This afternoon the minutes from the most recent Federal Reserve Open Market Committee (FOMC) meeting were released. Yesterday the market digested the October CPI (inflation) data.

Next week, GDP (Tuesday) and Durable Goods (Wednesday) will be relatively important. Without question, the upcoming Unemployment Report (Non-Farm Payrolls) on 12/4 will be the most influential piece of economic data before the December Fed Meeting where most market participants anticipate the Fed will raise interest rates for the first time since June 29, 2006.

Looking back – the CPI data was in line with expectations (+0.2%) as was the Core Inflation number, which excludes Food and Energy (+1.9% YoY). The Fed has targeted a “healthy” annual inflation rate of 2.0%, so we are slightly below their benchmark.

Price pressure (upward) in things like housing, medical care, alcohol/recreation have been almost entirely offset by the steep drop in energy prices over the past year. In November and December of 2014, WTI Crude Oil was selling around $75/barrel. As of 11/18/2015, WTI is selling around $42/barrel.
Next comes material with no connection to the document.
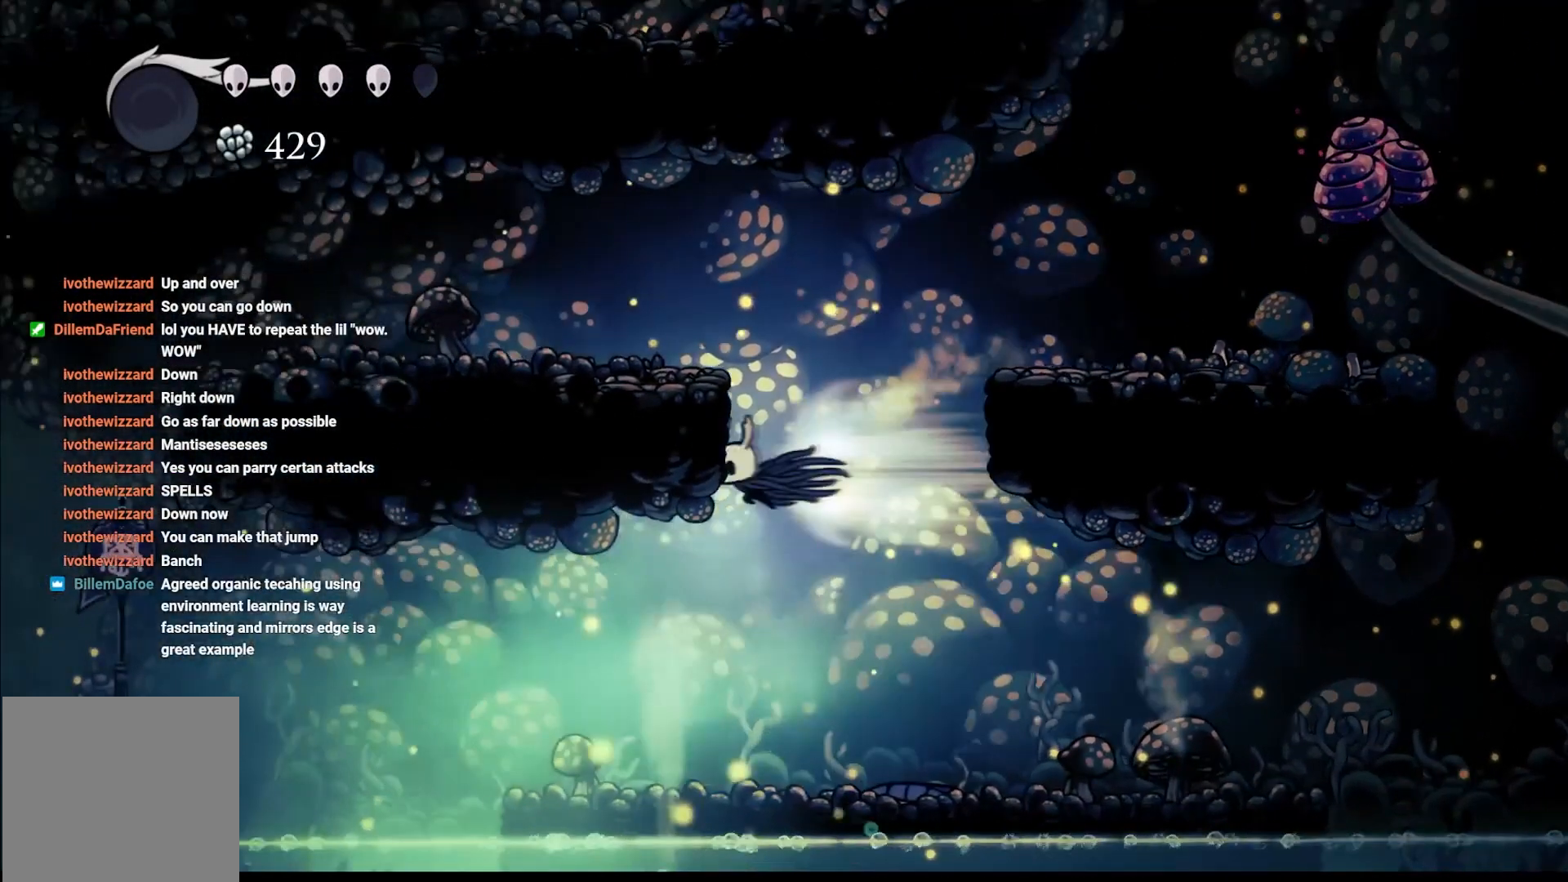
{"buttons": [], "left_stick": "left", "right_stick": "center", "events": [[50, "R2", "up"], [133, "R2", "down"], [250, "left_stick", "up-right"], [367, "A", "up"], [367, "R2", "up"], [367, "left_stick", "up-left"], [500, "left_stick", "left"]]}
Today’s FOMC Minutes indicated that Yellen and the other Fed Governors believe “liftoff may be appropriate”. On first blush, the minutes strike a slightly more dovish tone than the press conference following the last meeting.

U.S. and Global equity markets have responded positively this week with the .SPX about 2.8% off Friday’s close (when headlines about terror in France emerged). The .RUT is higher by nearly 2.0% compared to last week’s settle. The VIX has fallen from just over 20 to nearly 17 in the past 3 sessions.

The old adage that “The Market is Always Right” seems apropos.

Interpreting Fed Funds Futures, the market’s assessment continues to point toward a 25 basis point increase next month. The likelihood has vacillated between 62 and 71% this week. Current reading is just below 68%. Keep in mind that figure is up from about 6% a month ago. Barring exogenous shocks, the Fed, and the broad market will remain “data dependent”.